[Given records Boundary: Start]

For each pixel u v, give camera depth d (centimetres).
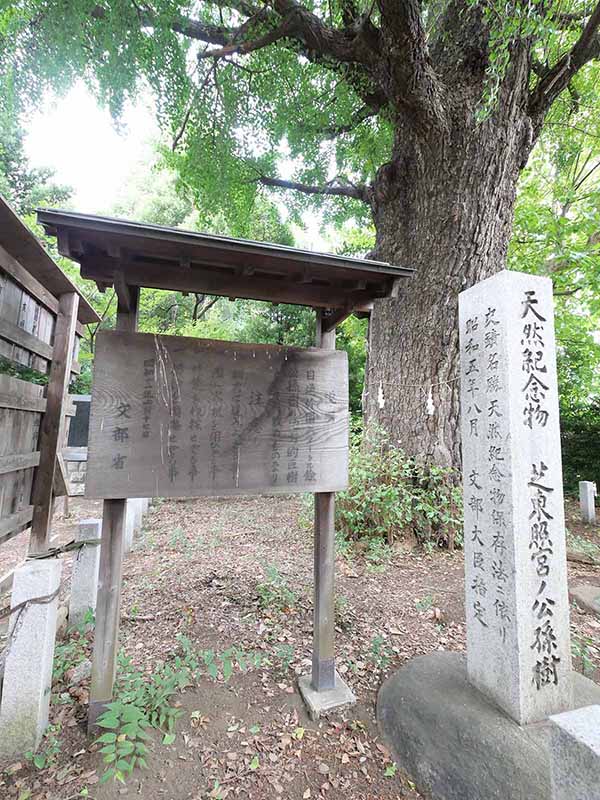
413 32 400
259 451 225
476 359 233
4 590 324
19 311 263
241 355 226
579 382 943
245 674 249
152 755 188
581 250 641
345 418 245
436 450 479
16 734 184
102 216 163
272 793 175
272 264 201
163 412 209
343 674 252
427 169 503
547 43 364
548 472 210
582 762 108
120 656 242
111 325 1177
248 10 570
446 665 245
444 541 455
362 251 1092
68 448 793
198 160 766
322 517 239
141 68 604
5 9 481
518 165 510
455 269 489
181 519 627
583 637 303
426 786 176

[Given records Boundary: End]
[Given records Boundary: Start]

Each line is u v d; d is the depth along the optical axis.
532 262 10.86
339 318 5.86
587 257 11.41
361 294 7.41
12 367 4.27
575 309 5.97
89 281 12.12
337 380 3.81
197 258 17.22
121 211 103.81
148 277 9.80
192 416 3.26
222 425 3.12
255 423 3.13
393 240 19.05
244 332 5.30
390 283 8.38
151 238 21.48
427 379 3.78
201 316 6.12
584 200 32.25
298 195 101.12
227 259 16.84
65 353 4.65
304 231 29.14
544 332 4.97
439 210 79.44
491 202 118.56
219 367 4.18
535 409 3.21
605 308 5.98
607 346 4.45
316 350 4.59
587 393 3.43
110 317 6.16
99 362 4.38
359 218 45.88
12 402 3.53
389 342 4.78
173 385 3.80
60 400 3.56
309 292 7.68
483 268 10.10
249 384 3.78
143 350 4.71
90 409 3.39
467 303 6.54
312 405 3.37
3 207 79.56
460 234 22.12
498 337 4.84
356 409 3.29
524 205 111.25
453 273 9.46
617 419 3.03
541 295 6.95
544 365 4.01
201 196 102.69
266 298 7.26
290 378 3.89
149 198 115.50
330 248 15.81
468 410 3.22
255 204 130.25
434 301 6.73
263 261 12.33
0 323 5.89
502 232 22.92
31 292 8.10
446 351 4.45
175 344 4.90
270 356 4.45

[Given records Boundary: End]

§ **What you are asked to do**: Repeat the entries above verbatim, but only from the line that has "468 410 3.22" down to the line that has "270 356 4.45", inclusive.

§ **Reply to the exercise**:
468 410 3.22
255 204 130.25
434 301 6.73
263 261 12.33
0 323 5.89
502 232 22.92
31 292 8.10
446 351 4.45
175 344 4.90
270 356 4.45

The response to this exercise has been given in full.